THE DOCTOR WHO RATINGS GUIDE: BY FANS, FOR FANS

Warriors of the Deep
Target novelisation
Doctor Who - Warriors of the Deep

Author Terrance Dicks Cover image
Published 1984
ISBN 0 426 19561 2
First Edition Cover Alistair Pearson

Back cover blurb: When the TARDIS materialises on Earth in the year 2084, the Doctor meets an old enemy - the Sea Devils. Once the masters of this planet, they are now forced to live in the murky depths of the sea. But their intention is to reclaim their position of domination... This will entail the infiltration of Earth's defence systems and the provocation of another World War, more terrible than any yet experienced, to bring about the complete annihilation of the human race. Not only is the first stage of the Sea Devils' attack successful, their associates in this dastardly plan are the sinister Silurians, also known to the Doctor of old.

DIRECTION 1 ▸
According to the Warriors of the Deep novelization page, who did the first edition cover?
DIRECTION 2 ▸
In the Warriors of the Deep novelization page, swap "Silurians" for "Cybermen" and write out the passage from "THE DOCTOR WHO" to "Doctor of old.".
DIRECTION 3 ▸
Carry on the Warriors of the Deep novelization page past its last sentence.

DATASET EXTRACT ▸
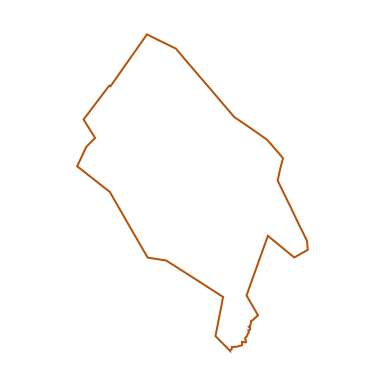 San Francisco Tlapancingo, Oaxaca, Mexico, rotated 215°
{"feature_id": "50627088B51167334219016", "entity_name": "San Francisco Tlapancingo", "entity_type": "district", "adm_level": 2, "iso_a3": "MEX", "parent_name": "Mexico", "parent_adm1": "Oaxaca", "projection": "albers", "projection_center": [-98.293, 17.481], "detail": "fine", "context": "isolated", "style": "outline", "palette": "amber", "viewbox_px": 384, "rotation_deg": 215, "n_neighbors": 0, "source": "geoboundaries", "source_scale": "gbopen_adm2", "svg_char_len": 1152}
<svg xmlns="http://www.w3.org/2000/svg" viewBox="0 0 384 384"><g transform="rotate(215 192 192)"><path d="M65.5,112.3L66.1,113.8L68.1,114.2L67.4,115.3L68.0,115.9L68.0,117.0L69.7,120.6L68.9,121.3L67.5,127.9L67.3,127.8L67.1,128.4L67.3,128.9L88.0,138.5L104.7,199.6L70.7,197.0L64.0,211.0L69.6,217.8L80.5,223.9L84.4,225.9L102.7,236.3L114.6,242.8L121.6,246.7L126.9,249.7L128.4,250.5L133.1,261.7L136.8,271.8L140.0,272.8L154.5,276.4L158.8,277.5L160.5,277.9L177.4,277.9L196.1,277.7L200.4,277.6L212.1,280.7L214.7,281.3L233.4,286.2L252.1,291.0L270.7,295.8L285.6,299.7L287.2,300.3L290.0,299.8L305.1,297.4L308.0,296.9L319.3,295.3L319.4,231.8L320.8,231.7L322.4,189.2L302.4,180.7L304.5,168.3L300.8,147.2L259.3,144.9L232.5,132.3L226.1,129.3L190.7,112.8L180.3,117.9L174.0,121.0L173.8,121.1L173.1,121.1L168.5,121.3L164.5,121.5L108.2,123.8L106.3,123.9L105.7,122.4L104.6,119.9L103.6,117.8L102.5,115.3L101.8,113.8L99.8,109.2L90.1,87.4L69.5,83.7L69.9,84.3L69.4,85.9L70.4,88.0L66.7,90.8L63.1,95.2L65.0,97.9L61.6,99.8L61.7,100.3L63.5,101.7L64.6,102.6L64.4,105.8L64.9,107.8L65.0,109.1L64.8,109.4L66.5,111.0L65.5,112.3Z" fill="none" stroke="#b45309" stroke-width="2"/></g></svg>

EXPECTED ANSWER 1 ▸
Alistair Pearson

EXPECTED ANSWER 2 ▸
THE DOCTOR WHO RATINGS GUIDE: BY FANS, FOR FANS

Warriors of the Deep
Target novelisation
Doctor Who - Warriors of the Deep

Author Terrance Dicks Cover image
Published 1984
ISBN 0 426 19561 2
First Edition Cover Alistair Pearson

Back cover blurb: When the TARDIS materialises on Earth in the year 2084, the Doctor meets an old enemy - the Sea Devils. Once the masters of this planet, they are now forced to live in the murky depths of the sea. But their intention is to reclaim their position of domination... This will entail the infiltration of Earth's defence systems and the provocation of another World War, more terrible than any yet experienced, to bring about the complete annihilation of the human race. Not only is the first stage of the Sea Devils' attack successful, their associates in this dastardly plan are the sinister Cybermen, also known to the Doctor of old.

EXPECTED ANSWER 3 ▸
Reviews

Doctor Who and the Revenge of the Sea Monsters! by Andrew Feryok 21/3/07

It had been unwise of the ape-primitives to venture beneath the seas, thought Icthar. Now a terrible vengeance awaited them. It was time for them to relinquish their rule over the planet Earth, to make way for their superiors. the time of the Silurians and of the Sea Devils had come again.
- Chapter 4, page 46
I am a glutton for punishment. After watching and reviewing the television version of this story, I decided to give the Target novel version a try. Now here are two phrases you don't want to hear in the same sentence: "Warriors of the Deep" and "Terrance Dicks". If ever there was a recipe for disaster this is it. What is considered by many to be one of the most embarassing episodes of Doctor Who being adapted by an author who has given some good work in the past, but at this period was churning out books that were little more than reprintings of the scripts in paragraph format. This is going to hurt me good!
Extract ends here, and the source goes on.